Shanoan, an old buddy from years ago, joined up with me 3 weeks ago to help SB grow and will be coming TO LIVE HERE in 4 weeks.  Far OUT!

March 30.

Yesterday Viviana, from Ecuador, someone who knows her work is with children but knows not how or what, calls and says they were guided in a meditation to join with SB.  And my first thought is, “Oh yeah, but where will they stay?” William is from Oz, and is a nature spirit, belongs in the garden and can’t wait to get there, and 2 year old Emanuel has been calling my name since I was there 3 weeks ago. Good Friday is the day I was going to explore the land I have been drawn to 3 hours away.  Viviana knows and asks that I have the help of Sananda to find it and clearly know that it is it.

I’ve had to just STOP since things so drastically changed to make sense of what’s next.  I checked into a hostel at the hot springs at Banos.  It’s such a relief to hold still and have high speed internet, something we so take for granted in the US.

April 6

Viviana called again and I told her that everything changed over Easter weekend so it did not make sense for her family to join up with me.  Guidance now is to put all emphasis on preconception instead of the school or birthing sanctuary. She said they had no agenda except to follow their guidance in every moment and to do what nature suggests. She said it did not matter what I did, that their guidance was to join me.  To me she holds an incredible piece for these children, to create a place to protect their light.  The pieces are going together.  Two properties adjoining, one for each aspect.   Creating energy to protect conception, birth and the children.   I spend 3 days catching up on computer stuff.
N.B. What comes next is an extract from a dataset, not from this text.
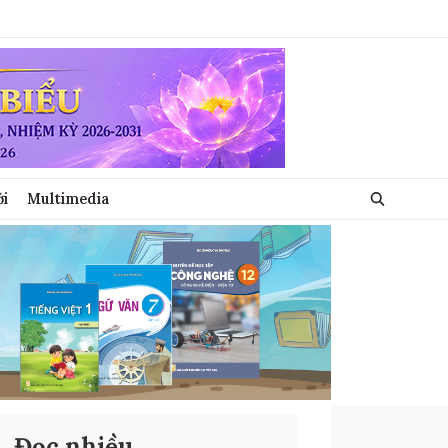
ới
Multimedia
Đọc nhiều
Alec is pregnant and having twins!  What a remarkable thing!  No twins in the family but still it occurs and from a very high vibration conception!  And what a time to birth 2 babies.  Oh my goodness.  I get to go play with her and go help her!  So that must mean I’m coming back to the states!  Wow, that means that all my paperwork will have to be in order!  So many find details that the Universe must handle and not me!  Bless you Alec and Ryan.  July 22 is the due date, for your info since that doesn’t mean a thing.  Thank you dear Anastacia and Carole for responding to her as you did.

Time to move on.  I feel called to west of Cuenca and head there in the morning.  So is this more inner work?   More pieces to put together?  Or could it possibly lead to the land?  It all leads to the land, so relax and enjoy it Sunni.